The German research group LAION, known for developing the dataset behind Stable Diffusion and various other AI models, has unveiled a refreshed dataset, asserting it has meticulously eliminated any connections to suspected child sexual abuse material (CSAM).
This updated collection, dubbed Re-LAION-5B, represents an enhanced version of the original LAION-5B dataset, refined based on guidance from entities such as the Internet Watch Foundation, Human Rights Watch, the Canadian Center for Child Protection, and the since-dissolved Stanford Internet Observatory. It is offered in two variants: Re-LAION-5B Research and Re-LAION-5B Research-Safe, the latter of which also expunges additional NSFW elements. According to LAION, both sets were sifted to exclude thousands of links associated with known and potentially suspect CSAM.

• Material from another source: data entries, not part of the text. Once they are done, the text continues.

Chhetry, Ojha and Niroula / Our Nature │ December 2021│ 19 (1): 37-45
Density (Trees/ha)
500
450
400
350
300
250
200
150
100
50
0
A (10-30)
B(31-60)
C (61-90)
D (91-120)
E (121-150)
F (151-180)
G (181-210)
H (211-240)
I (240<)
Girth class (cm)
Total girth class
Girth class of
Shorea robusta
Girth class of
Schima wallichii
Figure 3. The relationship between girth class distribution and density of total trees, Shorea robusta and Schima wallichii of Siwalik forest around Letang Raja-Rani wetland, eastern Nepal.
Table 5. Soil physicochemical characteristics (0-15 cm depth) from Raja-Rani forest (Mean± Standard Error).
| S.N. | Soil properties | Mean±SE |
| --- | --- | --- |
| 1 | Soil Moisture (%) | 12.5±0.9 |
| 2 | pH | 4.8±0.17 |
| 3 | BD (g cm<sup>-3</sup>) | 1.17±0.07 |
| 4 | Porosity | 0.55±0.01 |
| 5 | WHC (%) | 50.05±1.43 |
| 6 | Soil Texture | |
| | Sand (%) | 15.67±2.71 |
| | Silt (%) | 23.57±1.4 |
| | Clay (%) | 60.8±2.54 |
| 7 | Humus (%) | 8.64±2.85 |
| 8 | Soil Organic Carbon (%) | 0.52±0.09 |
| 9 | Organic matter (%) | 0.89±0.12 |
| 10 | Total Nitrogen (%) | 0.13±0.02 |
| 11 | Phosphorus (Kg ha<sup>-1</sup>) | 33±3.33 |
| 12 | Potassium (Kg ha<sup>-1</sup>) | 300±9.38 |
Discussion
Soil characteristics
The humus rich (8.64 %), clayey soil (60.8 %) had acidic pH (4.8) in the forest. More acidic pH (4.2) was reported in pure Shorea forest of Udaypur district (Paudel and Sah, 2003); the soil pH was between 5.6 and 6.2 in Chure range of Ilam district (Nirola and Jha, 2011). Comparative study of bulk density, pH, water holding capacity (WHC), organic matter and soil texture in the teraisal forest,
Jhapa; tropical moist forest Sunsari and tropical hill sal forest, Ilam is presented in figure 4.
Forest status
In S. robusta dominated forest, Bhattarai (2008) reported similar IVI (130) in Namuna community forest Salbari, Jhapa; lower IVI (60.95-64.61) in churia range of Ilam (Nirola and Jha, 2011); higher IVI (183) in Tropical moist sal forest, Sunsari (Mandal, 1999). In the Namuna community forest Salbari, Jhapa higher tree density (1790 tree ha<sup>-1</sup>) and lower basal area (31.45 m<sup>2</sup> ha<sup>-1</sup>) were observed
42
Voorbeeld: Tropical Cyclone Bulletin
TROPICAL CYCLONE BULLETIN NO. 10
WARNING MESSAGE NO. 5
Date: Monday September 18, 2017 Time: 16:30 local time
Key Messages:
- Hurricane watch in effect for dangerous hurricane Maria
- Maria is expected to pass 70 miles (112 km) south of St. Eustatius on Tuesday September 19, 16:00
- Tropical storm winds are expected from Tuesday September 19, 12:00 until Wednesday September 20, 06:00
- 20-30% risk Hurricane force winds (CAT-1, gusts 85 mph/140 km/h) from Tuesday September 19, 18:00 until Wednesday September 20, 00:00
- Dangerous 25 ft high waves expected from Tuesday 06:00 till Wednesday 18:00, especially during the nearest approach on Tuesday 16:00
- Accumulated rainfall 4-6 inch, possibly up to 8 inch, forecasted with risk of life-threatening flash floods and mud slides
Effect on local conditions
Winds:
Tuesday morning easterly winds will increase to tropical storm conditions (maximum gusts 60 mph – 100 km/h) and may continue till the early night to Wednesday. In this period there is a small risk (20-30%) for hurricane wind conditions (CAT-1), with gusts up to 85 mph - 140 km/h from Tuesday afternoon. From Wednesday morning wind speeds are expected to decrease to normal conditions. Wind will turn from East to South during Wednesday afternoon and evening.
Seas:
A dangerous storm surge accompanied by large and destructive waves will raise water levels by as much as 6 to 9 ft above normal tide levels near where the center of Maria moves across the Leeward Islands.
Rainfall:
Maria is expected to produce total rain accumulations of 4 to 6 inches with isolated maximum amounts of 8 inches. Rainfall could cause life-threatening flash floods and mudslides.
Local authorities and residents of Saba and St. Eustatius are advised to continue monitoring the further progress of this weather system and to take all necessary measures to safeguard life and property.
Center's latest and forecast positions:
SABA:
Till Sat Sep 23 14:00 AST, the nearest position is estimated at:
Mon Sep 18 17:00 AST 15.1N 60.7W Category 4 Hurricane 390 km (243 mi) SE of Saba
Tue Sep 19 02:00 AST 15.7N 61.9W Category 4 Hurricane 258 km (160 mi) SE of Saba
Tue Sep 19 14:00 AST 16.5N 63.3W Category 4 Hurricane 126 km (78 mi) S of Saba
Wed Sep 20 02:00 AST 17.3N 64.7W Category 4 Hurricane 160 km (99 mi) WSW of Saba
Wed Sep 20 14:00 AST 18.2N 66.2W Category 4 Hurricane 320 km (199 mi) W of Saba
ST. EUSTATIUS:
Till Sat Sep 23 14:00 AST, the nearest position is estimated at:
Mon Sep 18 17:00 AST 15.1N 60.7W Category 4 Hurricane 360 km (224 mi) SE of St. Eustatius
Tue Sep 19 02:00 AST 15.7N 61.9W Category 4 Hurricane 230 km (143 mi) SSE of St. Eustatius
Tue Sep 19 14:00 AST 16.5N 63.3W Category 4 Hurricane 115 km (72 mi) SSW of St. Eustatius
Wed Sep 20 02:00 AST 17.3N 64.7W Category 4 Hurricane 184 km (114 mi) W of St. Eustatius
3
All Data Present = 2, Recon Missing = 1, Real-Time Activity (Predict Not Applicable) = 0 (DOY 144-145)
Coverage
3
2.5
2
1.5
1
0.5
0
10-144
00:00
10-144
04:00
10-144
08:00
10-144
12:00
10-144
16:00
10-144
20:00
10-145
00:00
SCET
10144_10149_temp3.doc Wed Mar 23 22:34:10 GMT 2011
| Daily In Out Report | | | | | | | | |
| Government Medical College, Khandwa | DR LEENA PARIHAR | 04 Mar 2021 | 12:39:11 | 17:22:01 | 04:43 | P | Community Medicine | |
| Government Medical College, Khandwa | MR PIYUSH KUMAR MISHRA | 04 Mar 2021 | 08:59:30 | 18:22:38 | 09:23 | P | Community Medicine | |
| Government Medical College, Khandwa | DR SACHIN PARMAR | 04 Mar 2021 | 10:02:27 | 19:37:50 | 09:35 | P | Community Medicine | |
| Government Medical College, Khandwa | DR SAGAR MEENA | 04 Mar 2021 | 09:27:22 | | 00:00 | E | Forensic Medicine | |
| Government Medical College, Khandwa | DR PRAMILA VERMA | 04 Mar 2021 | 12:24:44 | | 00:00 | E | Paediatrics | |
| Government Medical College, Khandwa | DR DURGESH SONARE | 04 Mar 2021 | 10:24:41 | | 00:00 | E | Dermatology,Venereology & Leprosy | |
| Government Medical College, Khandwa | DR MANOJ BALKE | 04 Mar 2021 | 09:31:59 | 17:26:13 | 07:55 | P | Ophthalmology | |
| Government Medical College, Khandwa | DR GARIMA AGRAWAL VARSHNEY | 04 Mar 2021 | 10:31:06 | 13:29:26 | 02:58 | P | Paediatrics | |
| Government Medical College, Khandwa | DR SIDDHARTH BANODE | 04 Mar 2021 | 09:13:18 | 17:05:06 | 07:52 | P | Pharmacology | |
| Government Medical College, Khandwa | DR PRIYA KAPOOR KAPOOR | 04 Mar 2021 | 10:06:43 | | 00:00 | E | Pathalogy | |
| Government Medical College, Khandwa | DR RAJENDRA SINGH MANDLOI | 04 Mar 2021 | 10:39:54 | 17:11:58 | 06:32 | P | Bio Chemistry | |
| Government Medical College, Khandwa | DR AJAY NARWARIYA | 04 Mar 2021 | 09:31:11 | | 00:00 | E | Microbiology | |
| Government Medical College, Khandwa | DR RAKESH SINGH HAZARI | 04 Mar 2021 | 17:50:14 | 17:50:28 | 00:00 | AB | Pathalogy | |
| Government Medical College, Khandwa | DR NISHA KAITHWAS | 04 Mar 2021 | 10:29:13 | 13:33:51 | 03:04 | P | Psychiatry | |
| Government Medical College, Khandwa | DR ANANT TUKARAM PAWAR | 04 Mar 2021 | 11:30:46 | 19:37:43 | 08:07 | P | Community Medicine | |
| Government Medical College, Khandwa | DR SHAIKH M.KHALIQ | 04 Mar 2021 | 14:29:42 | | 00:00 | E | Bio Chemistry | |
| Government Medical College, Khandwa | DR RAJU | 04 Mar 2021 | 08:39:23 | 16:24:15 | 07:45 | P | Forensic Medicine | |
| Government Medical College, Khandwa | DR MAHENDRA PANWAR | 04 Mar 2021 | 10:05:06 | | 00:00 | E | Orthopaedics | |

“From its inception, LAION has been dedicated to excising illegal materials from its datasets, employing effective measures right from the start,” LAION stated in a blog entry. “LAION upholds a strict policy to expunge unlawful content immediately upon discovery.”
It’s crucial to understand that the datasets from LAION do not — and have never — contained direct images. Instead, they compile indexes of image links and alternative texts, all sourced from a separate collection, the Common Crawl, which aggregates content from various websites and web pages.
The Re-LAION-5B’s launch follows a probing analysis by the Stanford Internet Observatory in December 2023, revealing that the original LAION-5B dataset, specifically a segment designated LAION-5B 400M, contained over 1,679 links to illegal imagery derived from social media and prominent adult content platforms. The study highlighted that the 400M segment also housed links to a plethora of objectionable content, ranging from explicit images to racial derogations and damaging societal stereotypes.
Although the Stanford investigation acknowledged the challenges in sanitizing the dataset and the indirect impact of CSAM on the trained models’ output, LAION opted to temporarily withdraw the LAION-5B from availability.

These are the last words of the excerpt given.